**Work order**
Which lines in the listing below contain the word "pixels"? Copy each one.

##### Available records #####

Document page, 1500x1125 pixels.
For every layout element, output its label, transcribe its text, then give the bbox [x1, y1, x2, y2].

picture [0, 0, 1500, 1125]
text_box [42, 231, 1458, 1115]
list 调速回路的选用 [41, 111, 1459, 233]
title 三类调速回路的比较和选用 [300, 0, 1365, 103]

#####
##### Available records #####

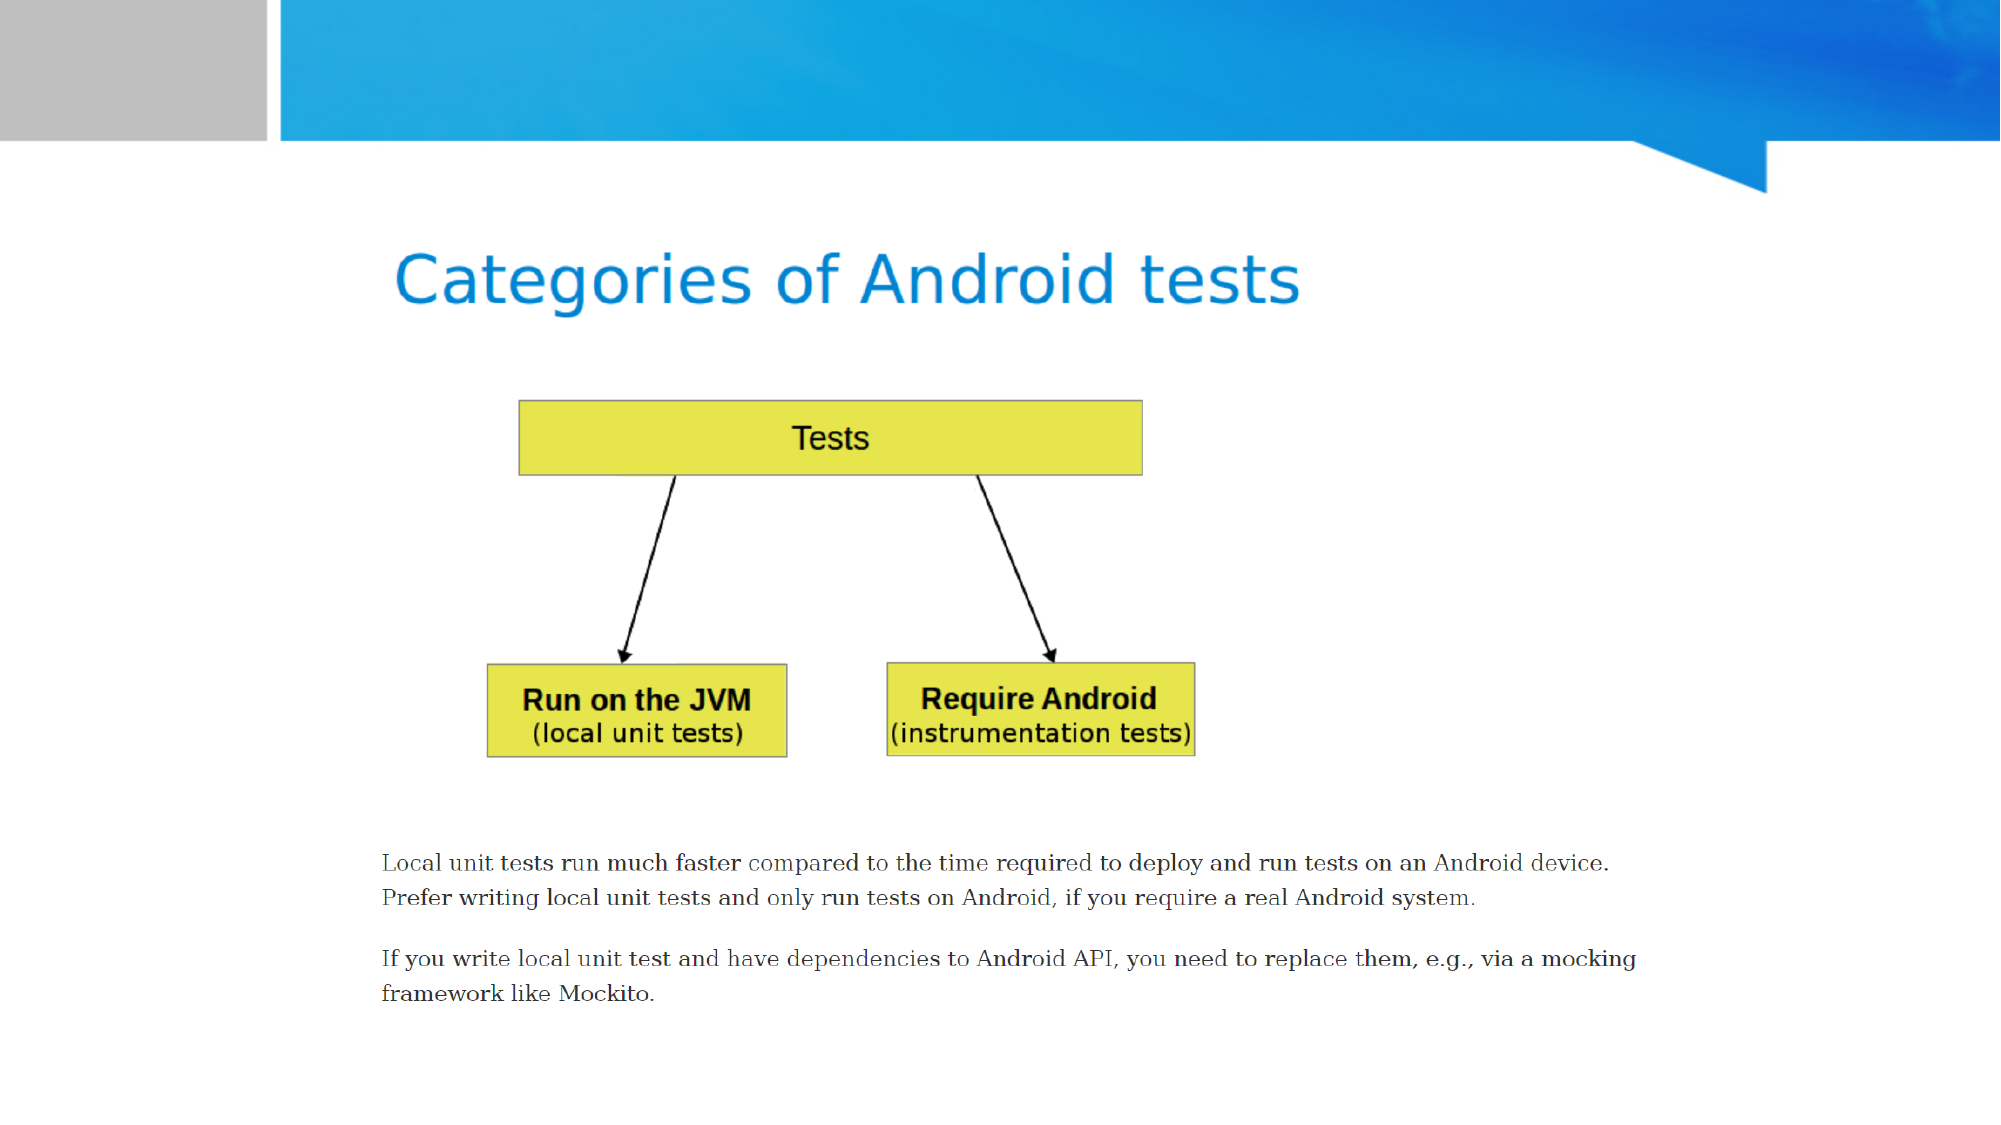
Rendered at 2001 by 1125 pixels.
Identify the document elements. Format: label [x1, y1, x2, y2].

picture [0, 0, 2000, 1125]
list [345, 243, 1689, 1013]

#####

**Answer to the problem**
Document page, 1500x1125 pixels.
Rendered at 2001 by 1125 pixels.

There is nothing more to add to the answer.